PROBLEM DETAILS: Which lines of the entries hold the string "hand"? Copy each one.

DATA PROVIDED:
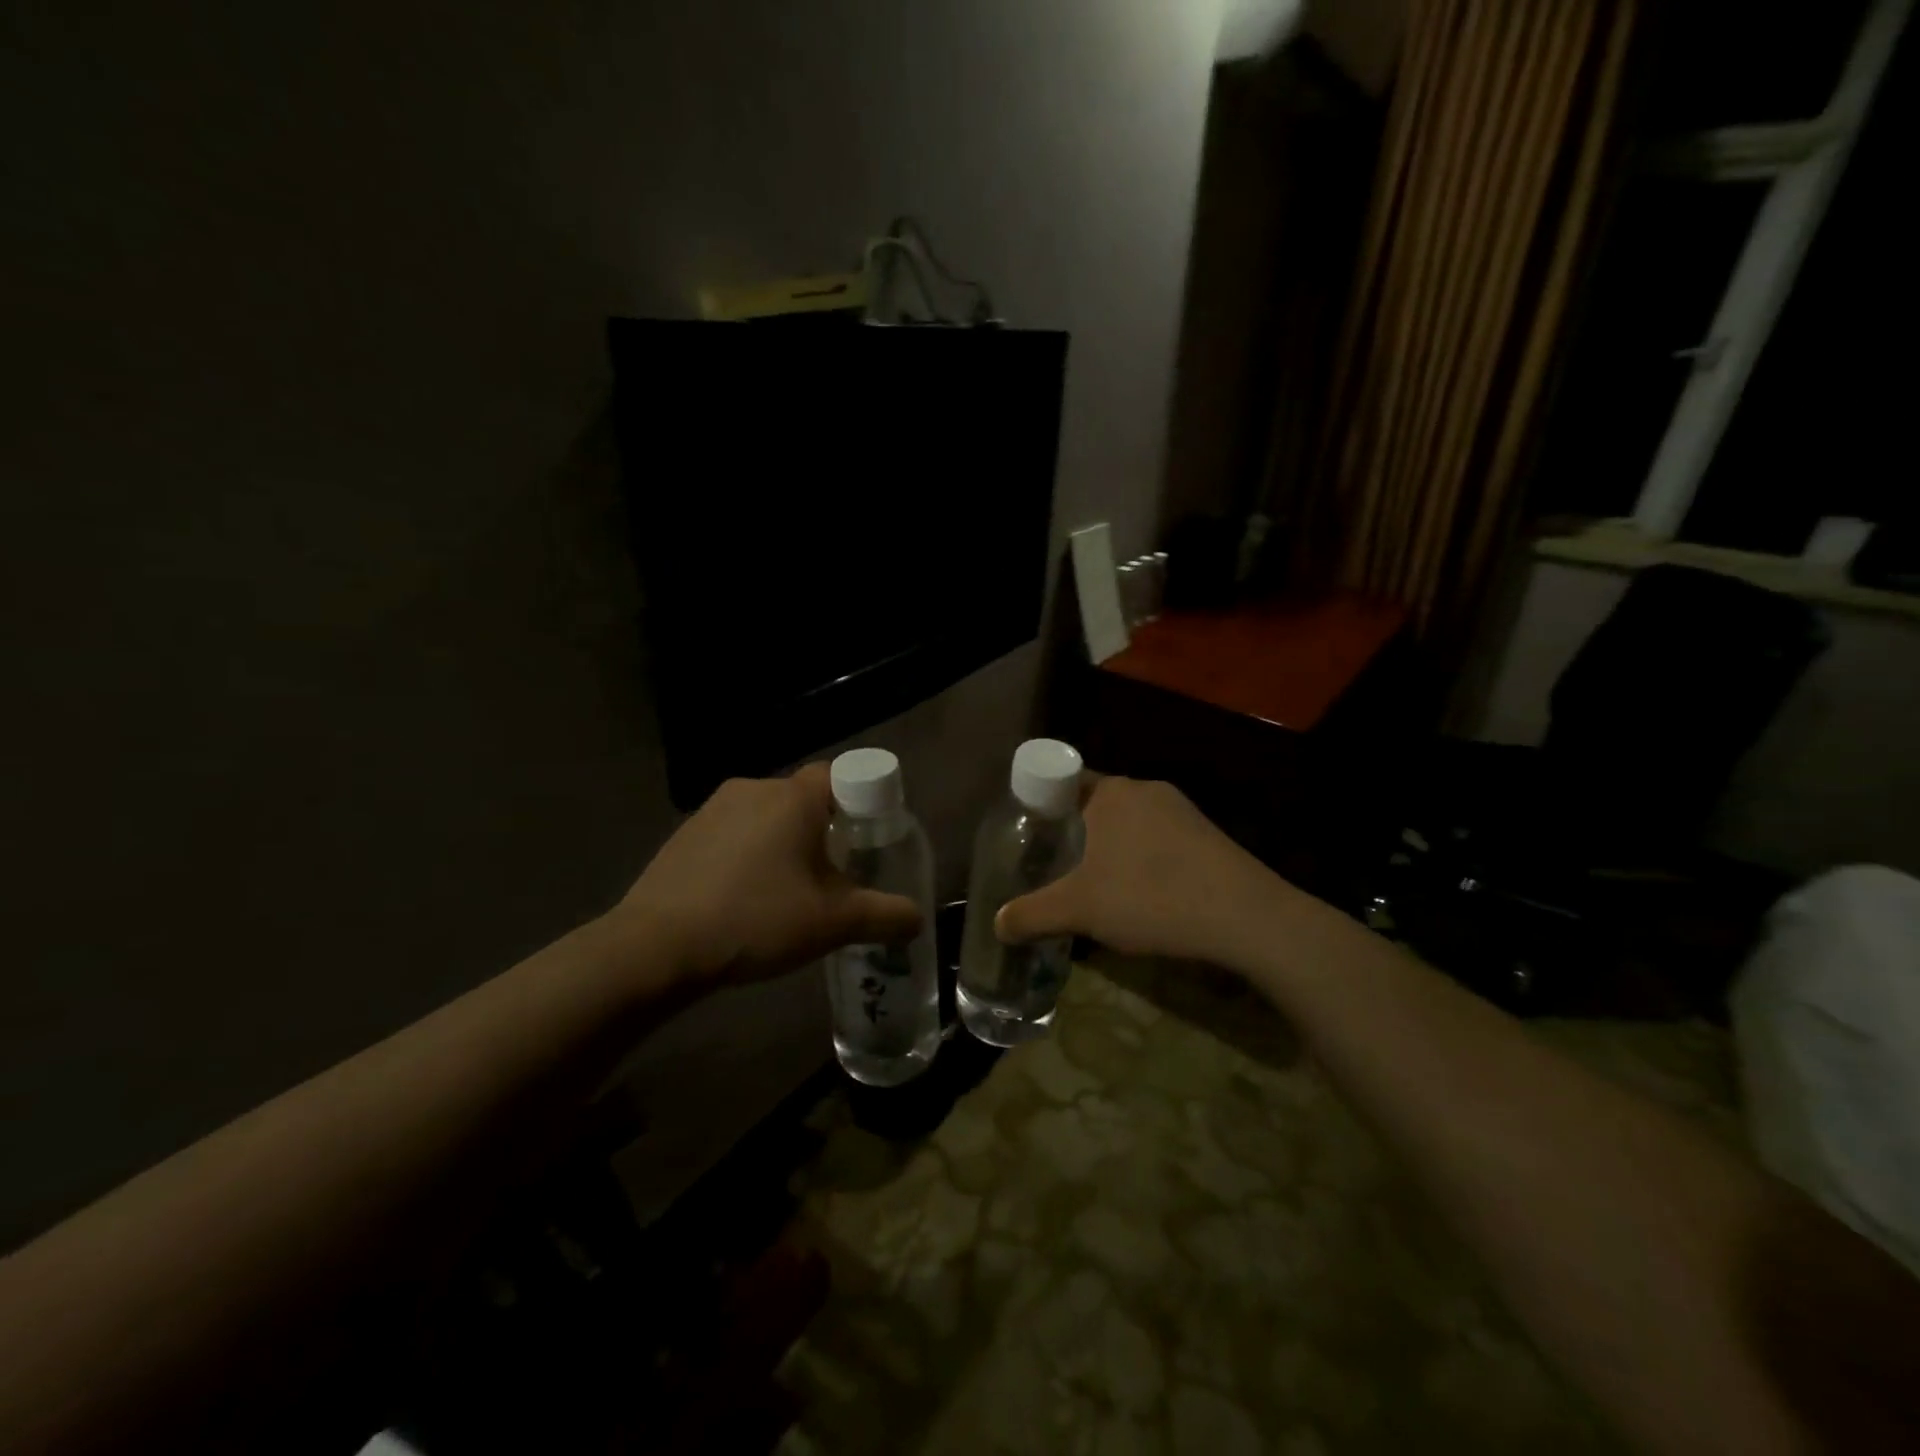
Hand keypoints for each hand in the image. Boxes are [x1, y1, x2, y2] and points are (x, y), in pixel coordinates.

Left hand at [610, 765, 922, 986]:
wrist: (656, 947)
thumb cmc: (756, 919)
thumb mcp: (833, 923)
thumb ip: (885, 916)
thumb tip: (918, 919)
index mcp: (793, 797)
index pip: (841, 775)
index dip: (862, 801)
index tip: (868, 838)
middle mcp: (753, 788)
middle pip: (804, 799)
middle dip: (824, 830)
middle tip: (835, 875)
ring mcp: (712, 810)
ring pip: (766, 817)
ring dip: (783, 844)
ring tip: (788, 892)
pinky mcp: (684, 834)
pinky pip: (733, 834)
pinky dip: (748, 855)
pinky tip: (744, 898)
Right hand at [995, 776, 1284, 967]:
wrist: (1247, 918)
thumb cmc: (1151, 897)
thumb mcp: (1080, 909)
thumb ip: (1032, 915)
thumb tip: (997, 924)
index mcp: (1111, 792)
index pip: (1061, 783)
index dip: (1039, 808)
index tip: (1027, 840)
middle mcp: (1145, 789)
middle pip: (1093, 805)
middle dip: (1072, 834)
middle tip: (1053, 869)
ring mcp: (1182, 810)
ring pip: (1128, 824)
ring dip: (1109, 850)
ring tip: (1095, 888)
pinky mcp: (1207, 835)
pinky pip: (1158, 840)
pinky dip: (1142, 861)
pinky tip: (1143, 897)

ANSWER BELOW:
Hand keypoints for each hand in the image. Boxes are [x1, y1, x2, y2] and points are (x, y), in pixel coordinates.
Left hand at [610, 765, 922, 986]:
Right hand at [995, 776, 1284, 967]:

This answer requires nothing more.